» **Request**: Repeat the data in full. Drop every picture.

(Page images and extracted text)

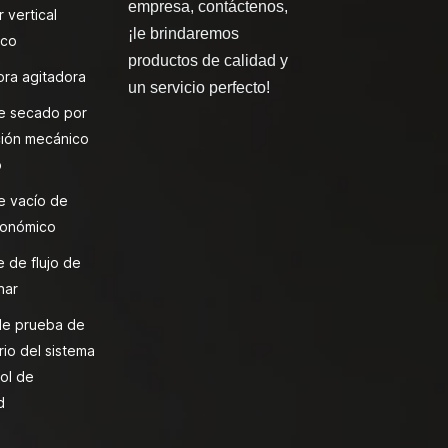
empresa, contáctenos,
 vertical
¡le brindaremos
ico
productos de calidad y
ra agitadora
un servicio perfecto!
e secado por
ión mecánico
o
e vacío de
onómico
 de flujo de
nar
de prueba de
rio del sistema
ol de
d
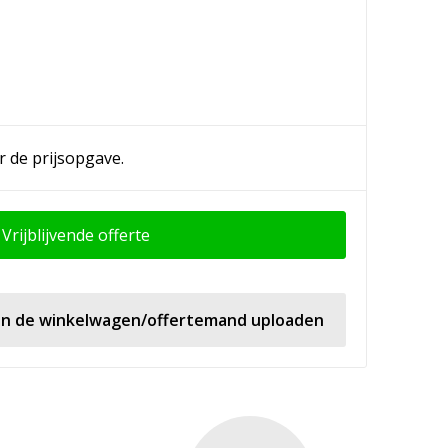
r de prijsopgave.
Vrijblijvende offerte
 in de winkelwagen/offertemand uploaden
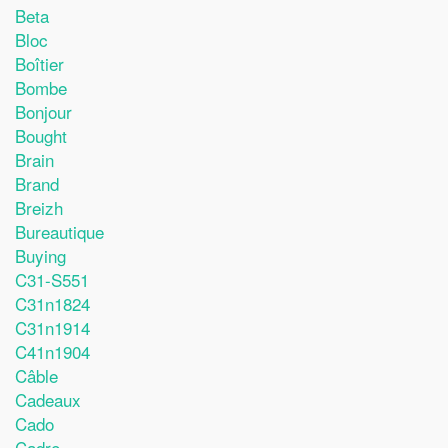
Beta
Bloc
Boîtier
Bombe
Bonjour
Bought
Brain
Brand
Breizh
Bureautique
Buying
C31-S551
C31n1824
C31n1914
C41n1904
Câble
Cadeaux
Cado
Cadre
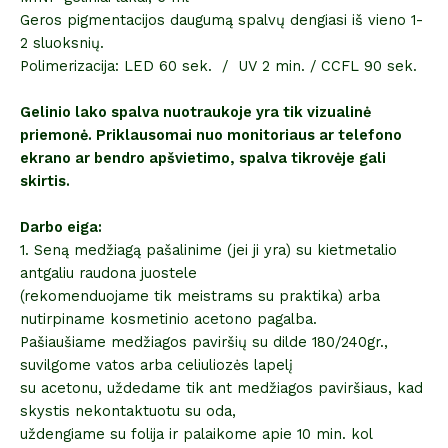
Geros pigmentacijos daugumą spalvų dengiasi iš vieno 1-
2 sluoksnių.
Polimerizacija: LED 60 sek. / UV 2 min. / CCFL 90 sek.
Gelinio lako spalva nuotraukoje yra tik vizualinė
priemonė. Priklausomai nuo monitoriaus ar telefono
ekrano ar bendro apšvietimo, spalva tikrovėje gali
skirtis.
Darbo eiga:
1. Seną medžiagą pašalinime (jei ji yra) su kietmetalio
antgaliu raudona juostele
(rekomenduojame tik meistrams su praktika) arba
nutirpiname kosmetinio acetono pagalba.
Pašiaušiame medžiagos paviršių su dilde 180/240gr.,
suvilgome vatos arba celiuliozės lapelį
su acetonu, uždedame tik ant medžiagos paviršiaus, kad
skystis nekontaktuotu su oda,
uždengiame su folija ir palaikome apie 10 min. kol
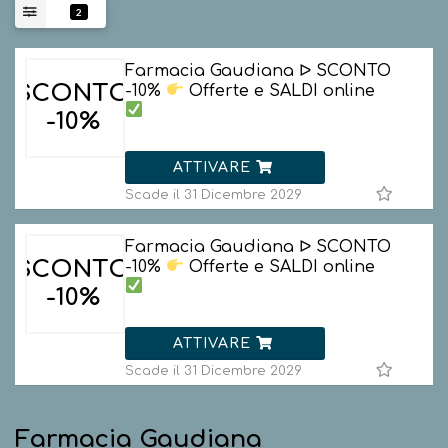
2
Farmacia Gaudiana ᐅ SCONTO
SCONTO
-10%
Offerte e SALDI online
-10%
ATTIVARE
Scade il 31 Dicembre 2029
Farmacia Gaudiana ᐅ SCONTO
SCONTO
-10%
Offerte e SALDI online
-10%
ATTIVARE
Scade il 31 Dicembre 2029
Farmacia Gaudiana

» **Result of the exercise**:
empresa, contáctenos,
 vertical
¡le brindaremos
ico
productos de calidad y
ra agitadora
un servicio perfecto!
e secado por
ión mecánico
o
e vacío de
onómico
 de flujo de
nar
de prueba de
rio del sistema
ol de
d
r de prijsopgave.
Vrijblijvende offerte
 in de winkelwagen/offertemand uploaden
Beta
Bloc
Boîtier
Bombe
Bonjour
Bought
Brain
Brand
Breizh
Bureautique
Buying
C31-S551
C31n1824
C31n1914
C41n1904
Câble
Cadeaux
Cado
Cadre
Geros pigmentacijos daugumą spalvų dengiasi iš vieno 1-
2 sluoksnių.
Polimerizacija: LED 60 sek. / UV 2 min. / CCFL 90 sek.
Gelinio lako spalva nuotraukoje yra tik vizualinė
priemonė. Priklausomai nuo monitoriaus ar telefono
ekrano ar bendro apšvietimo, spalva tikrovėje gali
skirtis.
Darbo eiga:
1. Seną medžiagą pašalinime (jei ji yra) su kietmetalio
antgaliu raudona juostele
(rekomenduojame tik meistrams su praktika) arba
nutirpiname kosmetinio acetono pagalba.
Pašiaušiame medžiagos paviršių su dilde 180/240gr.,
suvilgome vatos arba celiuliozės lapelį
su acetonu, uždedame tik ant medžiagos paviršiaus, kad
skystis nekontaktuotu su oda,
uždengiame su folija ir palaikome apie 10 min. kol
2
Farmacia Gaudiana ᐅ SCONTO
SCONTO
-10%
Offerte e SALDI online
-10%
ATTIVARE
Scade il 31 Dicembre 2029
Farmacia Gaudiana ᐅ SCONTO
SCONTO
-10%
Offerte e SALDI online
-10%
ATTIVARE
Scade il 31 Dicembre 2029
Farmacia Gaudiana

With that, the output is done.